Az MTA BTK Lendület Morál és Tudomány Kutatócsoportja 2018. április 17-én 16 órai kezdettel szeretettel meghív minden érdeklődőt
Dr. Magdalena Małecka (University of Helsinki, TINT & Central European University, IAS)
Economics imperialism: epistemic advancement, abuse of power – neither, both, or more?
‘So economics is an imperial science’ said proudly George Stigler – a key leader of the Chicago School of Economics. Economics’ fierce critics also call economics imperialistic – for them it is a serious accusation. But does it make sense at all – to use the metaphor of imperialism in order to account for scientific practices and relationships between scientific disciplines? I believe, it does.
My paper contributes to the debate on scientific imperialism and on economics imperialism. I propose the account of scientific imperialism (a modified and improved version of the idea published in Małecka, Lepenies 2018) and I show how it advances the recent discussion on economics imperialism.
The philosophy of science debate on scientific imperialism has revolved around the question of the permissibility of the application of scientific theories and methods outside the discipline in which they were initially introduced.

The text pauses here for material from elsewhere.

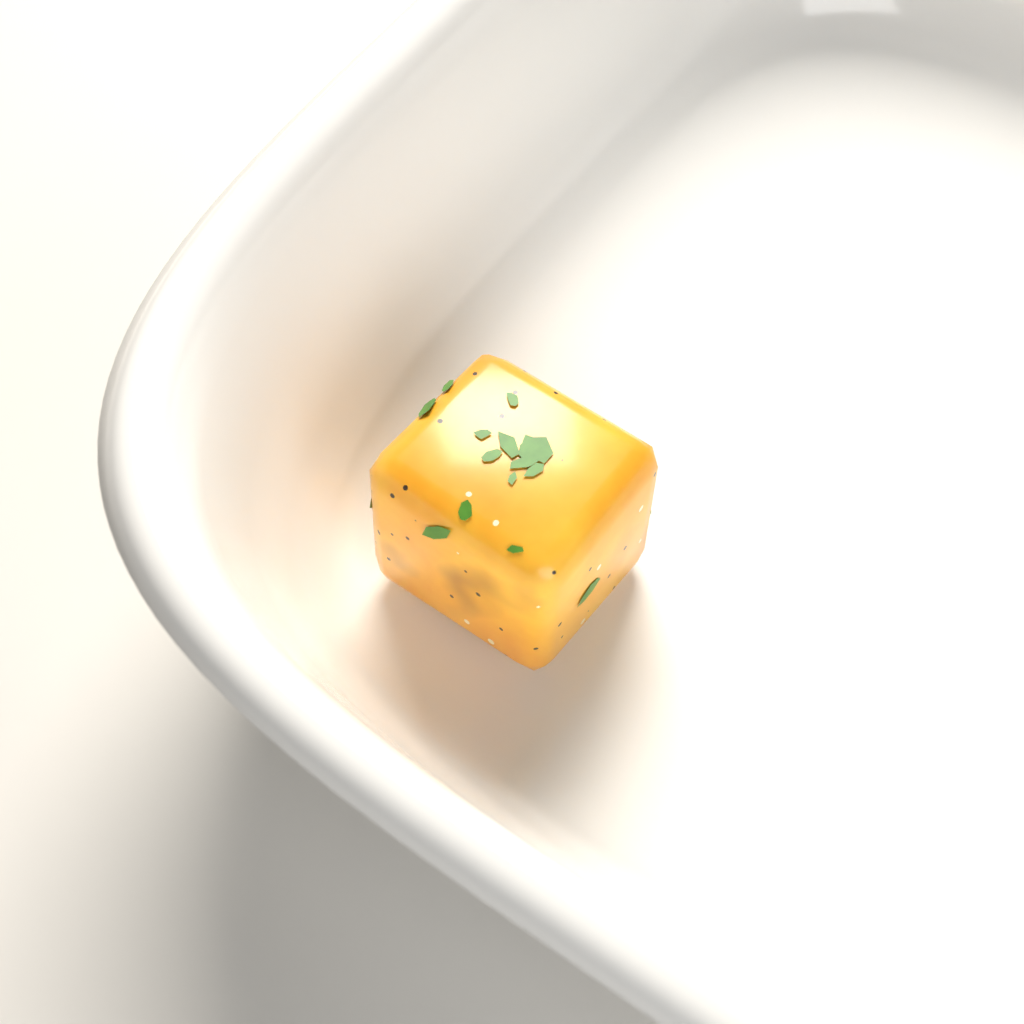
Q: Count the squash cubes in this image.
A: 1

My proposal builds upon Uskali Mäki’s notion of the imperialism of standing, as well as it accommodates the intuitions of some participants in the discussion that there is something normatively problematic about scientific imperialism. In my view, scientific imperialism is an activity that is related both to a certain view on the superiority of the expanding approach that is endorsed by its proponents (the epistemic aspect of my account), as well as to a power to affect standing of scientific approaches– the expanding approach is institutionally favoured and it gets higher standing in academic and non-academic contexts (the institutional aspect of my account)
I bring the account of scientific imperialism to analyse economics imperialism. In the debate on economics imperialism the different sides emphasize only certain aspects of an imperialistic scientific practice. The proponents of expansion of economics, ‘imperializers’, stress only the epistemic aspects of applying economics outside its domain. They claim that their approach is superior and progressive, as, for example, it enables unification. The critics mostly point out the abuse of the institutional power by economics expanding to other fields. Both aspects should be evaluated, however. Furthermore, it is important to understand, that even if we were able to see the epistemic advancement of applying a certain economic approach to the topics studied already within other research programmes, this wouldn’t make economics imperialism justified. The reason why we treat some applications of economic approaches as imperialistic is that their proponents violate the norms of scientific community that, according to Helen Longino, are conditions for objectivity in science.